■ Passage provided
==*==

Kirk Siegler
As a correspondent on NPR's national desk, Kirk Siegler covers rural life, culture and politics from his base in Boise, Idaho.
His beat explores the intersection and divisions between rural and urban America, including longer term reporting assignments that have taken him frequently to a struggling timber town in Idaho that lost two sawmills right before the election of President Trump. In 2018, after the deadliest and most destructive wildfire in California history, Siegler spent months chronicling the diaspora of residents from Paradise, exploring the continuing questions over how – or whether – the town should rebuild in an era of worsening climate-driven wildfires.
Siegler's award winning reporting on the West's bitter land use controversies has taken listeners to the heart of anti-government standoffs in Oregon and Nevada, including a rare interview with recalcitrant rancher Cliven Bundy. He's also profiled numerous ranching and mining communities from Nebraska to New Mexico that have worked to reinvent themselves in a fast-changing global economy.

==*==

■ Available data
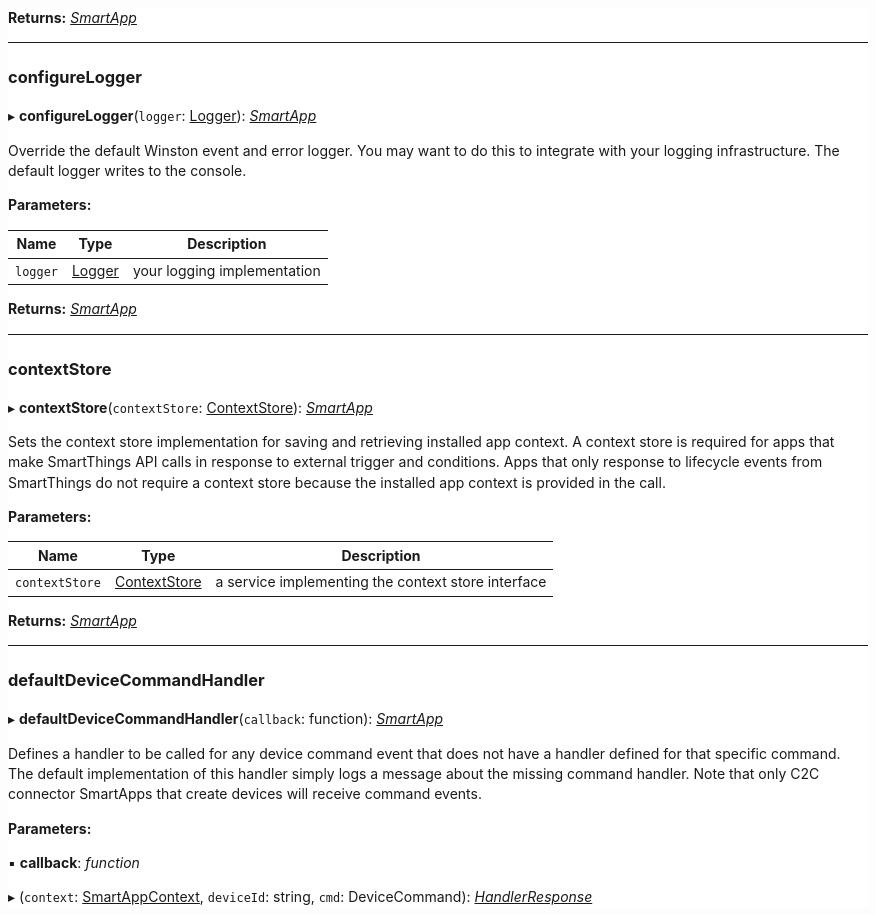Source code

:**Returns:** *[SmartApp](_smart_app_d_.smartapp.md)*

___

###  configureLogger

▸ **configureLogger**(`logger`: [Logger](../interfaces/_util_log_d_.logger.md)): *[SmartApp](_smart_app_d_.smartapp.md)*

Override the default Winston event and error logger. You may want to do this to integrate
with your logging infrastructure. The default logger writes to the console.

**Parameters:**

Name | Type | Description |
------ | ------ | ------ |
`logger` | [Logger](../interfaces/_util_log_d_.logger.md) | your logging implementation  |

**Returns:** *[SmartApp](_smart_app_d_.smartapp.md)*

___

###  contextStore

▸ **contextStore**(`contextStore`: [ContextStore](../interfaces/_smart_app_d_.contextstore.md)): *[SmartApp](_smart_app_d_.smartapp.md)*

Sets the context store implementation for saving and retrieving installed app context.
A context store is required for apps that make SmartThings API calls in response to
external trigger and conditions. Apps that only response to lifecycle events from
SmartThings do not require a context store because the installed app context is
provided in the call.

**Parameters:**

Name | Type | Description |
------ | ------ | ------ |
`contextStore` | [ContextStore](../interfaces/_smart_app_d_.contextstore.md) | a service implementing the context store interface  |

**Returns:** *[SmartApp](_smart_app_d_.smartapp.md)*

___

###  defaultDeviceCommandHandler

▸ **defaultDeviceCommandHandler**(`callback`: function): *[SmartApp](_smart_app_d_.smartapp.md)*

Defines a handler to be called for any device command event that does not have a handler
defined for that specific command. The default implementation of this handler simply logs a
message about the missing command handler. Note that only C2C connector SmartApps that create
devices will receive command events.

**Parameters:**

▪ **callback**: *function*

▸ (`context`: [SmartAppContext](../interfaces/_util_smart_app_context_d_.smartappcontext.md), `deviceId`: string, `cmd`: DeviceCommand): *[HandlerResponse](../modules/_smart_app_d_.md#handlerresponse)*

==*==

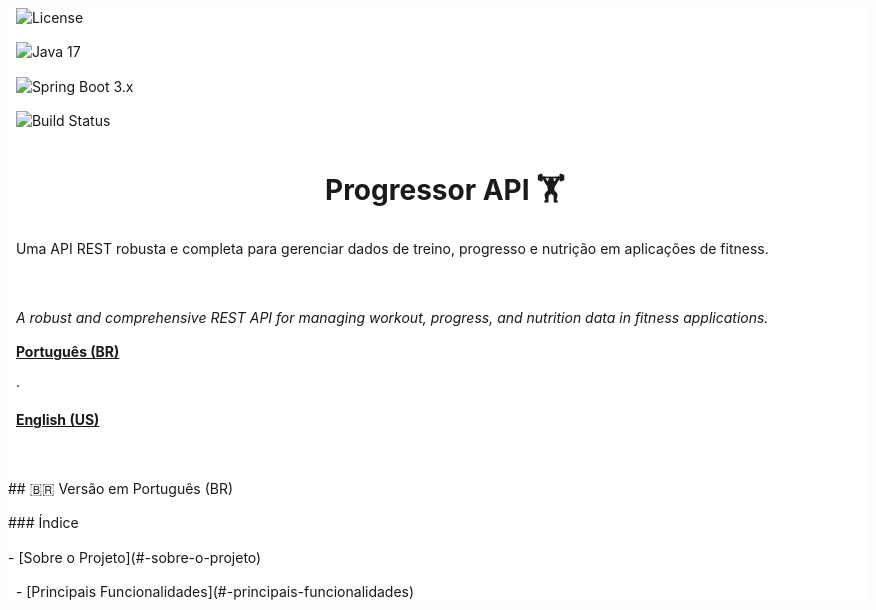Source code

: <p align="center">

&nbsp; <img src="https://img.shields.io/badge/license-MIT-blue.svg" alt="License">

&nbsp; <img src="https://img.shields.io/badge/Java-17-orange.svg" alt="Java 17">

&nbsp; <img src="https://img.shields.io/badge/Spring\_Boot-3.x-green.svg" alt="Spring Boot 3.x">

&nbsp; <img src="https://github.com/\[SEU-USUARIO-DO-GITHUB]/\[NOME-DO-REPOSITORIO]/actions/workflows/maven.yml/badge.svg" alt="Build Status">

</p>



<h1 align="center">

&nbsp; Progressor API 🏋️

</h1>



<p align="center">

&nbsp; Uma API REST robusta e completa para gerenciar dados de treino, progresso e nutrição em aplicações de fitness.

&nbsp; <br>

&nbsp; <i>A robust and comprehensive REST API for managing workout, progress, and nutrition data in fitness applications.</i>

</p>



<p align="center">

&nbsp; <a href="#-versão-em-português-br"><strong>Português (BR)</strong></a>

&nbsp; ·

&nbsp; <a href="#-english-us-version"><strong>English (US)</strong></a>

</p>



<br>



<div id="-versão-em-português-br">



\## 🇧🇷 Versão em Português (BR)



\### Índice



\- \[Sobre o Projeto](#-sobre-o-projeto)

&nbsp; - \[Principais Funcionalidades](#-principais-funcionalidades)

==*==

■ Task 1
In the profile of Kirk Siegler, what city does he work from?
■ Task 2
Extract every line of the listing that contains the word "fitness".

■ Task answer 1
Boise, Idaho.

■ Task answer 2
&nbsp; Uma API REST robusta e completa para gerenciar dados de treino, progresso e nutrição em aplicações de fitness.
&nbsp; <i>A robust and comprehensive REST API for managing workout, progress, and nutrition data in fitness applications.</i>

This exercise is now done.